September 1 marked the day on which changes to the Texas Labor Code regarding sexual harassment officially went into effect. The rules affect smaller employers who had been excluded from being officially classified as “employers” in previous iterations of the Texas Labor Code.

Here are the key changes employers should be aware of:

  • “Employer” definitions: Previously, sexual harassment protections only applied to employers that had 15 or more employees for at least 20 weeks out of the year. The revised Texas Labor Code defines an employer for these purposes as having one or more employees.

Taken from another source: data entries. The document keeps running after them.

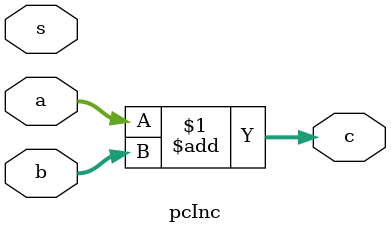
<source format=v>
module pcInc(a,b,c,s);
    input [4:0] a,b;
    input s;

    output [4:0] c;

    assign c = a + b; 

endmodule
</source>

This means small businesses under the previous 15-person threshold must implement policies or handbooks that prohibit sexual harassment and develop complaint and investigation procedures.
  • Longer statutes of limitations: Sexual harassment claims now have a longer statute of limitations, increasing from 180 days to 300 days from the date of the alleged harassment incident for conduct that occurs after September 1, 2021.
  • Duty to remedy: Under previous rules, employers could be liable for coworker harassment if the employer knew or should reasonably have known the harassment was occurring and failed to take proper action. The new law says employers commit unlawful practices if sexual harassment occurs and the employer, supervisors or agents knew (or should have known) the conduct was occurring and failed to take immediate and appropriate action to correct the issue.

All employers should take the time to review their sexual harassment policies and update where needed, with an eye on compliance for these changes to the state’s rules.